This full-length novel by debut author Natalie Blitt is a pitch-perfect blend of Stephanie Perkins and Miranda Kenneally that proves the age-old adage: opposites attract.
Seventeen-year old Abby has only one goal for her summer: to make sure she is fluent in French—well, that, and to get as far away from baseball and her Cubs-obsessed family as possible. A summer of culture and language, with no sports in sight.
That turns out to be impossible, though, because her French partner is the exact kind of boy she was hoping to avoid. Eight weeks. 120 hours of class. 80 hours of conversation practice with someone who seems to exclusively wear baseball caps and jerseys.
But Zeke in French is a different person than Zeke in English. And Abby can’t help but fall for him, hard. As Abby begins to suspect that Zeke is hiding something, she has to decide if bridging the gap between the distance between who she is and who he is, is worth the risk.
Description taken from Goodreads.
THE DISTANCE FROM A TO Z.
Can we just talk about the whole using the alphabet as a metaphor thing for a second?
It was perfect for this book, and I loved every time it came up throughout the story because it represented exactly what Zeke and Abby were going through at the time. Though their relationship sees lots of ups and downs, the alphabet doesn’t lie. :3
Speaking of Abby, oh Abby. I have so many feelings about her.
When it comes to baseball, she can be pretty judgmental and childish. She swears off everything remotely related to baseball, and she immediately hates anyone who enjoys the sport. It’s not a joke, and it’s not an act. She actually judges the quality of people based on what they think about baseball. Personally, I think that’s silly and it bothered me throughout the entire book.
However, I also thought that Abby was a hard worker determined to do whatever it took to reach her goals.

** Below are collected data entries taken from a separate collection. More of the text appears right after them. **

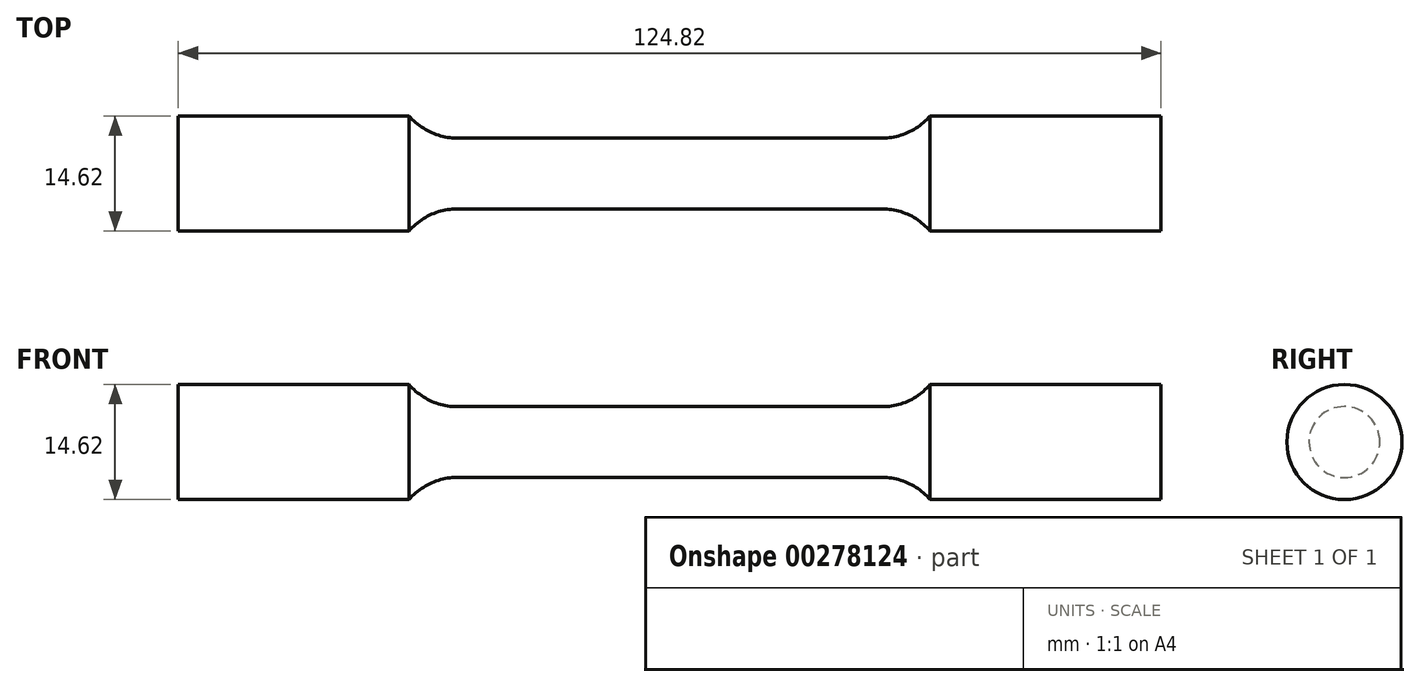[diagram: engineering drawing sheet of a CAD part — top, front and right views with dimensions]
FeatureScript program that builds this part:
annotation { "Feature Type Name" : "Feature", "Feature Type Description" : "" }
export const myFeature = defineFeature(function(context is Context, id is Id, definition is map)
    precondition{}
    {
        {
            var Q0;
            Q0=qCreatedBy(makeId("Front.planeOp"),FACE);
            var sketch = newSketch(context, id + "F0", { "sketchPlane" : qUnion([Q0])});
            skLineSegment(sketch, "E0", {"start": v(0, 4.5) * mm, "end": v(27, 4.5) * mm});
            skArc(sketch, "E1", {"start": v(27, 4.5) * mm, "mid": v(30.35, 5.24) * mm, "end": v(33.09, 7.3) * mm});
            skLineSegment(sketch, "E2", {"start": v(33.09, 7.3) * mm, "end": v(62.4, 7.3) * mm});
            skLineSegment(sketch, "E3", {"start": v(62.4, 7.3) * mm, "end": v(62.4, 0) * mm});
            skLineSegment(sketch, "E4.MirrorCS", {"start": v(0, 4.5) * mm, "end": v(-27, 4.5) * mm});
            skLineSegment(sketch, "E5.MirrorCS", {"start": v(-62.4, 7.3) * mm, "end": v(-62.4, 0) * mm});
            skLineSegment(sketch, "E6.MirrorCS", {"start": v(-33.09, 7.3) * mm, "end": v(-62.4, 7.3) * mm});
            skArc(sketch, "E7.MirrorCS", {"start": v(-27, 4.5) * mm, "mid": v(-30.35, 5.24) * mm, "end": v(-33.09, 7.3) * mm});
            skLineSegment(sketch, "E8", {"start": v(-62.4, 0) * mm, "end": v(62.4, 0) * mm});
            skSolve(sketch);
        }
        {
            var Q0;
            Q0 = qSketchRegion(id + "F0", true);
            var Q1;
            Q1=sQuery(id+"F0.wireOp",EDGE,"E8");
            revolve(context, id + "F1", {"entities" : qUnion([Q0]), "axis" : qUnion([Q1]), "revolveType" : RevolveType.FULL});
        }
    });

While part of me believes that the whole loving French thing was a bit contrived and over-done, I was mostly just happy to find another book about a teen who is passionate about something and is actively pursuing it. For the most part, I enjoyed her character and reading her POV.
Then there’s Zeke. I didn’t quite understand Zeke throughout this story. At times, he was sweet and great. At others, he was rough and standoffish. And what’s with him being with so many other girls all the time? This is one thing, when not addressed, is just confusing and unnecessary. I ended up liking him in the end. Throughout the story, there’s one constant to him: he’s supportive. I really liked that about him, and I came to love Abby and Zeke as a couple.
And by the way, this is a slow-burn, so prepare to suffer.
When it came to minor and supporting characters, there were many disposable ones, which I didn’t understand. There’s a boy (whose name I can’t even remember now, he was that forgettable) who showed up in the beginning maybe… twice? Yeah, he made the book seem like it was going to be a love triangle until I got to the middle and I realized he wasn’t there for any real reason.
This wasn’t necessarily a bad thing, especially because there were characters like Colin and Alice, who come to be Abby’s best friends at this school. Colin is the best. He’s funny and cool and he shares completely platonic relationships with Abby and Alice. I loved reading his segments and getting to know him.
He’s the perfect nonboyfriend: always there, always remembering what’s going on in my life, always ready to try something new.
And then there’s Alice. Often times, friendships in YA tend to break down. A lot. They serve as simple ways to bring in more drama, and there’s no real, deep friendship there. There’s talking about the past, there’s talking about how things aren’t the same, there’s talking about happy times, and there’s a time and place for that, but I was so happy that Alice and Abby had a wholly positive relationship throughout this book. They’re constantly there for each other, supporting each other all the time, helping each other past personal obstacles, encouraging each other and being proud of one another. This is the kind of friendship that needs to be shown in YA, and I loved the way their relationship worked into this story.
There aren’t a whole lot of books in which another language plays an active role, so that was cool to see as well. Natalie did a fantastic job of translating the French within the story without having a bunch of parts that were formatted the same way. I liked the way she approached certain difficult sections when Abby was flustered or didn’t know what to do.
Here’s the thing: I don’t really love drama in contemporary. I enjoy two types of contemporary: solid, gritty, make-you-question-your-entire-life contemporary and completely fluffy contemporary. This falls into a category that is not one of those two, and that’s drama. Drama isn’t for me, but I know a lot of people enjoy it, so I counted it into my rating but don’t be dissuaded from trying this book because of that.